One year back in high school, one of my classmates who was very religious gave everyone candy canes with a message on it. It was about the origins of the candy cane and what it symbolizes. Was indeed the candy cane created to be 'J' shaped for Jesus? Was it true that the white represented Jesus' purity and the red is blood sacrifice? Uh....no. My research tells me that candy canes were originally candy sticks without red in them. I became popular to add red and other colors during the early 20th century. There may be some truth to them being bent into shepards' crooks, but no one is entirely sure if that's true either. So while it may be nice to use them as a teaching tool, there is no evidence to support the fact that they originated as one.

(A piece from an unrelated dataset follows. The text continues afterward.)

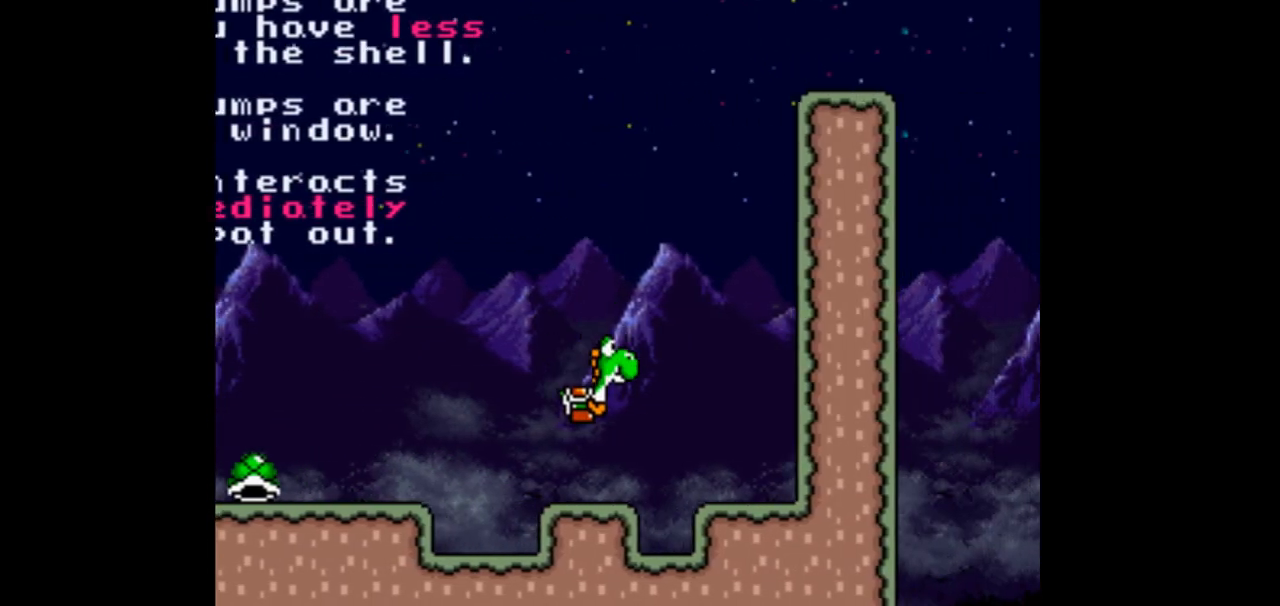
{"buttons": ["Y", "DPAD_RIGHT"], "events": [[433, "A", "up"]]}
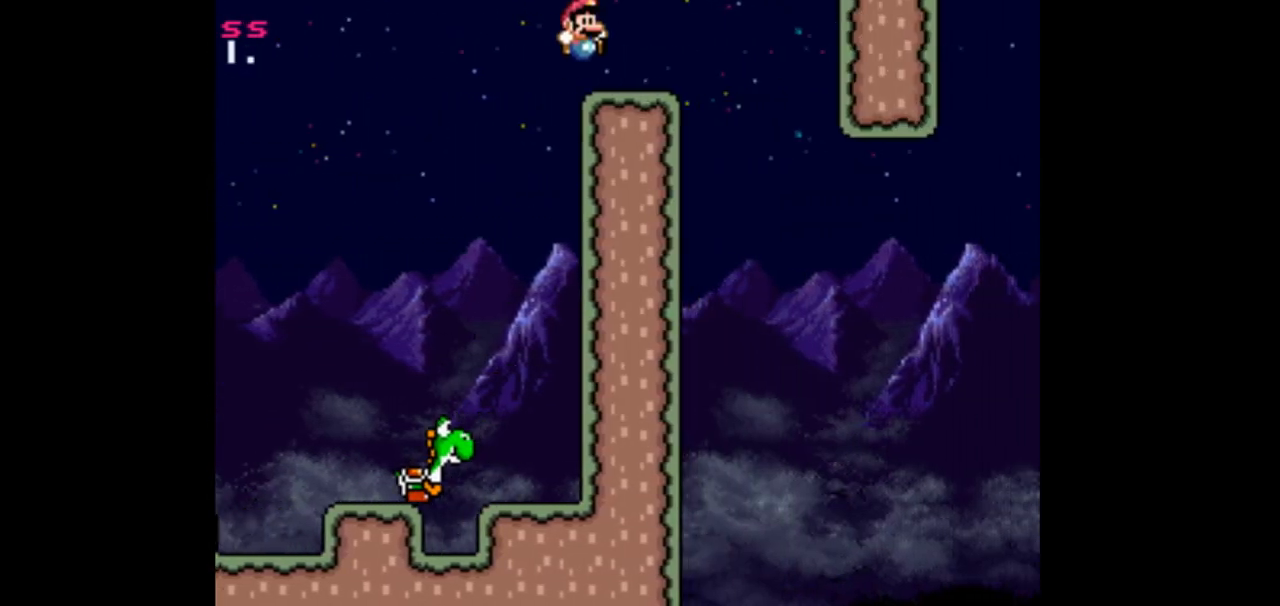
{"buttons": ["Y", "DPAD_LEFT"], "events": [[400, "DPAD_LEFT", "down"], [400, "DPAD_RIGHT", "up"]]}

So too is the 12 days of Christmas song another falsity. I've seen postings and read e-mail where it's origins are that it's an English carol devised by Catholics to teach the catechism during the time where Catholics could not freely practice their faith. It's not. For one thing there is no documentation to support this. Secondly, there is some evidence that the song is actually French in origin. And finally, if you look at what the claims are that the symbols mean, the Anglican's themselves would have no problem with them since they are the same for them too. So why make a carol to hide things that Anglican's would believe like four gospels and 8 beatitudes?

Although I will tell you that there is some truth that the pretzel was indeed invented by monks. Although not for teaching purposes either. And Silent Night was written by an Austrian priest by not on Christmas eve because the organ was broken. He just wrote something simple. So don't despair. Some things do have religious origins, but it's not always what the legends make it out to be.